As the digital world races forward, Artificial Intelligence (AI) and Machine Learning (ML) have become crucial tools for organisations to safeguard their data.
By Modeen Malick, principal systems engineer at Commvault
The reality is that bad actors are leveraging the technology to launch ever-more complex cyber and ransomware attacks, and countering this rapidly evolving threat requires that organisations fight fire with fire, so to speak.
However, it can prove challenging to understand where AI and ML can be most effectively applied, as well as how to separate genuine benefit from unnecessary hype. Finding the right use cases for AI and ML can improve an organisation’s overall cyber security and recovery posture as well as compliance and operational efficiency, helping to facilitate the cyber resiliency that has become an essential component of business continuity today.
AI is not a new technology, but it has evolved over time and has become extremely efficient for the purposes of data classification and data analysis, also known as predictive AI. Taking this a step further into deep learning and AI models built and trained on large data sets, we get generative AI, which is highly efficient in sentiment analysis, and generating content.
If the right tools are used to solve the right problems and if these solutions are relevant to a business use case, AI holds significant potential to transform businesses.
However, it is important to bear in mind that the same AI and ML tools that are revolutionising business are also available to bad actors, who are now leveraging AI to make ransomware attacks even stealthier and harder to detect. AI is also being leveraged by providers of Ransomware-as-a-Service. To combat any AI driven threat, it is essential to have AI-powered defence capabilities in our arsenal.
A recent research report from Enterprise Strategy Group reveals that 99% of the organisations surveyed believe that built-in AI and ML capabilities are important to supporting backup, data recovery and ransomware efforts. This reinforces how quickly the promise of AI technology has been adopted by the industry as a whole.
The question is, how can organisations leverage AI most effectively to protect data, enhance operational efficiency and improve cyber resilience?
The security posture of the backup environment has become a key area of concern for organisations, because backups and protected copies of data are what organisations rely on when it comes to being able to recover from a cyber crisis. AI and ML can address several common pain points when it comes to data protection and recovery.
This includes using ML-driven data classification to more effectively discover assets that are prime targets for ransomware exfiltration, as well as automation to help improve data management and migration at scale.

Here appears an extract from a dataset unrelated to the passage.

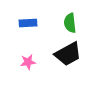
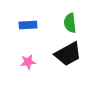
blue rectangle: moved 2 px down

Tools like anomaly detection can be hugely beneficial at proactively identifying and flagging suspicious behaviour, while AI can assist in determining the best recovery point, creating effective data recovery strategies, and automating disaster and cyber recovery plans.
Security threats can be catastrophic to organisations, and ransomware is a top threat to overall viability of businesses, becoming increasingly pervasive as bad actors are using more advanced techniques and continue to target backups.
Both AI and ML have an important role to play in enhancing overall cyber security and cyber recovery postures, helping to more effectively and efficiently identify threats, jump start the recovery process, automate intelligent data recoveries, and improve compliance, among other benefits.
Reducing downtime is critical, as businesses cannot afford to lose days or weeks to a cybersecurity event. This is where the real value of AI lies – helping to improve operational efficiency and ensure faster time to protection, detection, and recovery in a constantly evolving technology world.